Must Education Be Faith Free

 

Must public education be free from all religion? Should parents who want Biblical education pay twice but - once, through taxes for public school, and again for a private school with their values? The Freedom From Religion Foundation staged another attack on a school released-time policy. The FFRF insists that the plan is “granting special treatment to attend select evangelical Christian education courses,” and that violates the Constitution.

The Freedom From Religion Foundation staged another attack on a school released-time policy in January 2013. A high school in Dawson County, Georgia plans to accept elective high school credits for Biblical courses from an accredited Christian center. The FFRF has demanded that the school board sever that relationship as unconstitutional. The school board states that Georgia law requires that all public schools accept credits from accredited schools. The Center is in the process of being accredited. The Center’s representative points out that the classes are independent of the school system, do not use taxpayer money, and are funded by donations. The FFRF insists that the plan is “granting special treatment to attend select evangelical Christian education courses,” and that violates the Constitution.

This dispute centers around the educational concept of concept of released time, which was ruled constitutional in 1952 if it takes place under certain parameters. A released-time program must have a secular purpose; must have a primary effect that neither advances nor inhibits religion; and must not excessively entangle church and state. School employees cannot teach classes, public school funds cannot be used, and the administrative burden must be minimal.

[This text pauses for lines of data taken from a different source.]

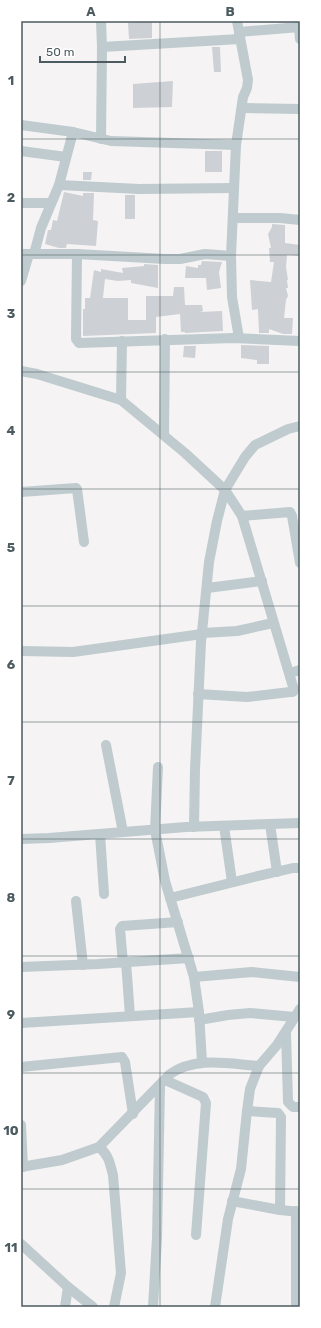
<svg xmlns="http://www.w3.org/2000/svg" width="321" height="1328" font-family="Rubik,sans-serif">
  <rect width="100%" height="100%" fill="#f5f3f3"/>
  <g fill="#cdd1d5">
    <path d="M152 21V38L129 39 128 23Z"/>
    <path d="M212 47H220L221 72H214Z"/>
    <path d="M173 81 172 107 133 108V84Z"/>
    <rect x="205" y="151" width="17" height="21"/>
    <path d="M83 172H92L91 180H83Z"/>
    <path d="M64 192 83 196V193H94L93 220 98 221 96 246 67 244 66 248H59L45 244 48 230H51L53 220 57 221Z"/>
    <rect x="125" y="195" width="10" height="24"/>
    <path d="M272 224 285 225V243L300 245V256L287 255 286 267 288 280H287L288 288H286L288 296 286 300 284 318H293L292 334H283L269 329V333H259L258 309 252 310 250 280 271 282 274 262H270L269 248H271L268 234 272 227Z"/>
    <path d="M202 261 222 262 219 272 221 288 207 290 206 278H185L186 266 198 268V265H201Z"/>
    <path d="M144 264 158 265V288L131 283V280L118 281 105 279 103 298H128V320H146V296H173L174 287H184L185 305H202L203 311 200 312 222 311 223 331 185 333V332H181L180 314 156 317V333L83 336V309H85V298H90L94 270 101 272V269L123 273 122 268 144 266Z"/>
    <path d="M241 345 269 346V364H257V360L241 358Z"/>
    <path d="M184 346H196L195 358 183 357Z"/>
  </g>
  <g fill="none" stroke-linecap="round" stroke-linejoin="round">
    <g stroke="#bfcbce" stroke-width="10">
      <path d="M101 21 102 47 101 139"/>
      <path d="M237 21 248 80 247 88 243 97 236 145 231 256 232 297 239 338"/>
      <path d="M299 27 300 39"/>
      <path d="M239 32 300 27"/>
      <path d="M102 47 240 39"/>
      <path d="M242 108 300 109"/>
      <path d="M21 125 73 132 111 141 236 145"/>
      <path d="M21 151 66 157"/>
      <path d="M59 185 139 189 234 188"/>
      <path d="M21 203H51"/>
      <path d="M233 218H280L300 220"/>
      <path d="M21 254H77L165 259H180L205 254 231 256"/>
      <path d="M34 254 41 228 59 185 73 132"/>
      <path d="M77 254 76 339 79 343 233 338 300 341"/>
      <path d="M21 281 29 254"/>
      <path d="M21 371 37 374 121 400 185 453 225 490 242 516 294 690 293 692H290L247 697 198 694"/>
      <path d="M121 400 122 341"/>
      <path d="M164 435 165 339"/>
      <path d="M21 492 76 488 77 489 84 542"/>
      <path d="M242 516 290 512 292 516 300 563"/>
      <path d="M207 588 262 581"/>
      <path d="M21 651 73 652 195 635 203 633 237 631 273 623"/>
      <path d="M290 673 300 670"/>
      <path d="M106 745 123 832"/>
      <path d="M158 767 155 830 165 881 194 977 199 1012 202 1062"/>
      <path d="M270 824 277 872"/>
      <path d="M224 826 232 882"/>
      <path d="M194 827 195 770 201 642 209 562 217 521 225 490 245 457 255 445 288 429 300 426"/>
      <path d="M100 834 104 894"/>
      <path d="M21 839 49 838 186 827 300 823"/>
      <path d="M170 898 254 877 293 868H300"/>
      <path d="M76 901 83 965"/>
      <path d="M126 962 130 1016"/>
      <path d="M123 963 120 929 122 926 178 922"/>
      <path d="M21 967 98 964 189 958"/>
      <path d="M194 977 252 972 300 977"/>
      <path d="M199 1020 228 1015 250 1013 294 1017"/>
      <path d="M21 1023 199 1012"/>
      <path d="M286 1032 288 1102 293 1107H300"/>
      <path d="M21 1067 122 1057 125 1062 133 1114"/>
      <path d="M165 1080 203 1097 206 1103 196 1235"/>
      <path d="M247 1111 278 1113 281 1117 280 1210"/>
      <path d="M21 1125 23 1167"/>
      <path d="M99 1147C109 1155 110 1164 113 1175L121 1273 114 1307"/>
      <path d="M21 1167 62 1160 99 1147 170 1074C196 1056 229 1064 259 1066"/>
      <path d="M232 1201 280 1210 300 1212"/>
      <path d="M296 1211V1307"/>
      <path d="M21 1244 68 1287 93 1307"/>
      <path d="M65 1307 68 1287"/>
      <path d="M153 1307 157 1238 160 1086"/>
      <path d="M215 1307 228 1219 241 1169 247 1111 250 1089 259 1066 277 1045 300 1009"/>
    </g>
  </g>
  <path fill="none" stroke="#4b5b60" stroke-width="1" stroke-opacity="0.55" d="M160 21V1307M21 139H300M21 255H300M21 372H300M21 489H300M21 606H300M21 722H300M21 839H300M21 956H300M21 1073H300M21 1189H300"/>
  <rect width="321" height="1328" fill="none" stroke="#ffffff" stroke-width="44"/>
  <path d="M40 56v6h85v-6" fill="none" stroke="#4b5b60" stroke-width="2"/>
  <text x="46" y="56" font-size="12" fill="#4b5b60" stroke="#ffffff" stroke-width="3" paint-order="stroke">50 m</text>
  <rect x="22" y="22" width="277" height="1284" fill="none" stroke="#4b5b60" stroke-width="1.5"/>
  <g font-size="13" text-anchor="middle" font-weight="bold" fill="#4b5b60">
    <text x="91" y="16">A</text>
    <text x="230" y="16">B</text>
    <text x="11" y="85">1</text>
    <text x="11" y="202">2</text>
    <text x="11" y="318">3</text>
    <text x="11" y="435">4</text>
    <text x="11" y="552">5</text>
    <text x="11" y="669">6</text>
    <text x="11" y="785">7</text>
    <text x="11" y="902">8</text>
    <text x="11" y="1019">9</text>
    <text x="11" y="1135">10</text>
    <text x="11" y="1252">11</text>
  </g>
</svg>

A June 2012 Fourth Circuit case, Moss v. Spartanburg County School District Seven, held that a program very similar to that proposed in Dawson County was constitutional. (Georgia is in the Eleventh Circuit, so this holding is only persuasive.) In that case, the FFRF had filed a lawsuit, alleging that the policy violated the Establishment Clause. The Court held that the secular purpose was to accommodate the wishes of parents; the school was responding passively to parents’ rights to educate their children (and was neither advancing nor inhibiting religion); and a carefully structured program does not entangle church and state.

A similar analysis applies here. Parents can pay for elective credits in advanced physics, Mandarin, or Biblical studies, and the school will accept them under Georgia law if the institution is accredited. Thus, the proposed plan defers to the wishes of parents and their rights to educate their children. Simply accepting all credits from accredited schools need not entangle the school in evaluating religion.

FFRF’s real argument here is that public education must be free from all religion. In their view, parents who want Biblical education and pay taxes to educate their children must not only pay twice (by funding the private elective credits), but take on the entire burden of education by removing their children from public schools. This view is misguided. What is being offered to these students is not “special treatment” but “equal treatment.” The Establishment Clause is meant to be neutral towards religion, not carpet-bomb it from the philosophical landscape.